Synthesis of Fluorescent NJs

All NJs in this study were synthesized by standard procedures[4] with details mentioned here. The fluorescent ligand (0.05 mmol) was combined with pyrazole (0.95 mmol) in a 1:19 ratio, respectively, to total 1 mmol in a round bottom flask. Cu(NO3)3·2.5H2O (1 mmol) was added, followed by THF (10 mL). NaOH pellets (2.13 mmol) were ground with a mortar and pestle, then added to the THF solution. Na2CO3·H2O (1 mmol) was added to the dissolved mixture, capped, and stirred at room temperature for three days. The blue solution was then filtered, and the solvent allowed to evaporate. The residue was redissolved in THF and filtered into a clean beaker to evaporate once more, yielding a blue solid.

The blue NJ solids were dissolved in minimal ACN and stirred for 1 h. This solution was added dropwise to isopropyl ether (threefold excess) and stirred for an additional 30 min. After filtration, a dark-colored residue remained on the filter medium. The solvent was removed under reduced pressure, yielding clean NJs without any free fluorescent dyes (verified with fluorescence spectroscopy).

Click coupling reactions were conducted in degassed solvent and were stirred for 5 days under N2. 0.1155 g NJ and 1-azidopyrene (0.0359 g) were dissolved in either THF (15 mL), ACN (10 mL), or a mixture of THF/ACN (1:1 v/v, 20 mL). A stock solution of CuI was prepared with 0.0791 g of CuI dissolved in 10 mL of ACN. 710 μL of this solution was added to the reaction mixture and was stirred in the dark.

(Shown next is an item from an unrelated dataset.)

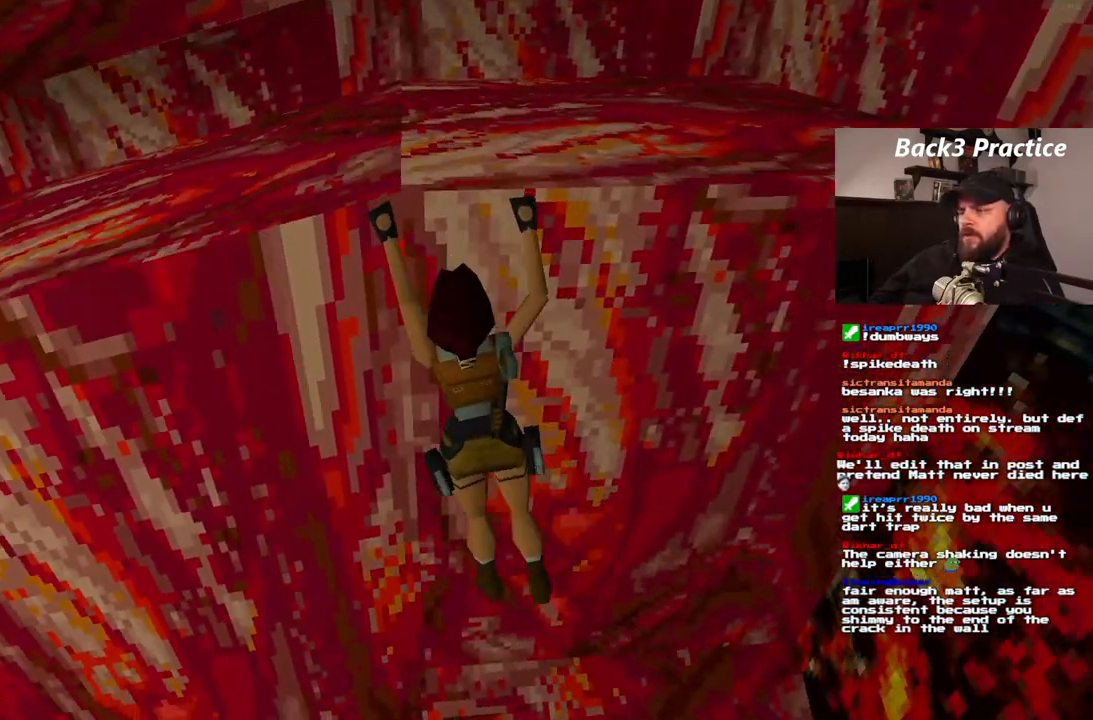
{"dt_ms": 500, "buttons": ["CROSS"], "left_stick": "center", "right_stick": "center", "events": [[433, "DPAD_RIGHT", "up"]]}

Titration of 1-Bromopyrene with (Bu4N)2[CO3{Cu(OH)(pz)}] (n = 27, 29–31; pz-NJs)

Solutions of 1-bromopyrene (3.20 μM) and pz-NJs (4.11 μM) were prepared in ACN and were both measured to have an absorbance of 0.12 at 345 nm. Before any titrant was added, the absorbance and emission spectra of the 1-bromopyrene solution (3 mL) was collected as a baseline. 50 μL of the NJ solution was then added to the cuvette containing the analyte, and the absorbance and emission spectra were collected again. This process was repeated in 50 μL additions until a total of 1 mL of NJ solution was added to the cuvette (1 cm path length). The emission spectra were obtained by exciting the solution at 345 nm and monitoring the fluorescence from 360 to 550 nm (using a 5 nm slit width setting).

Titration of L1-NJ, L2-NJ and L3-NJ with Acid

Nitric acid was selected as a titrant because the nitrate ion is known not to interfere with NJs even at high concentrations. Two separate solutions were prepared using a serial dilution method to yield 0.038 M and 0.001 M HNO3 in THF. A 14 μM L1-NJ solution was prepared in THF (10 mL). The absorbance and emission spectra of the L1-NJ solution was collected. Two equivalents of HNO3 (i.e., 279 μL of 0.001 M nitric acid solution) were then added to the L1-NJ solution, and the absorbance and emission spectra were collected. This step was repeated after adding additional amounts of acid. Thus, fluorescence spectra were collected for L1-NJs with 0, 2, 10, 20, and 100 equiv of HNO3, indicating an increase in fluorescence intensity with increasing acid equivalents. Each solution was excited at 350 nm and the fluorescence was monitored from 365 to 550 nm (slit widths 5 and 2.5 nm for excitation and emission, respectively). Similar procedures were employed using L2-NJ (8.8 μM in THF) and L3-NJ (2.3 μM in THF).